■ Exercise objective ■
Lay out the lines of text from the data below as a Markdown table with the columns Row and Line, numbering the rows in order and leaving out blank lines. Leave the pictures out of your answer.

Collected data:
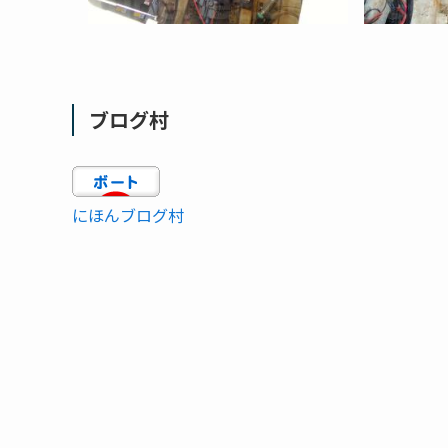
ブログ村
にほんブログ村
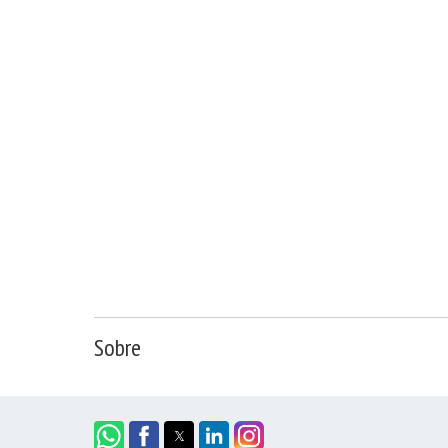
Sobre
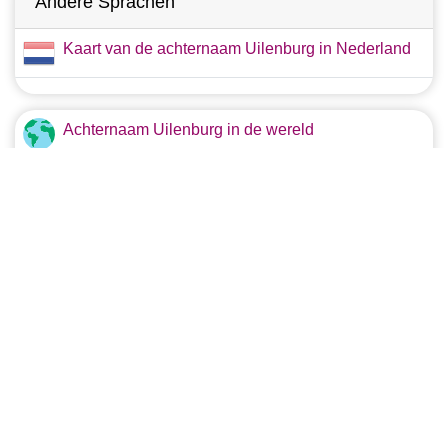
Andere Sprachen
Kaart van de achternaam Uilenburg in Nederland
Achternaam Uilenburg in de wereld
Oorsprong van de achternaam Uilenburg
Wapenschild van Uilenburg
Betekenis van Uilenburg
Copyright © 2026 nederlandsenamen.com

■ Worked solution ■
| Row | Line |
|---|---|
| 1 | ブログ村 |
| 2 | にほんブログ村 |
| 3 | Sobre |
| 4 | Andere Sprachen |
| 5 | Kaart van de achternaam Uilenburg in Nederland |
| 6 | Achternaam Uilenburg in de wereld |
| 7 | Oorsprong van de achternaam Uilenburg |
| 8 | Wapenschild van Uilenburg |
| 9 | Betekenis van Uilenburg |
| 10 | Copyright © 2026 nederlandsenamen.com |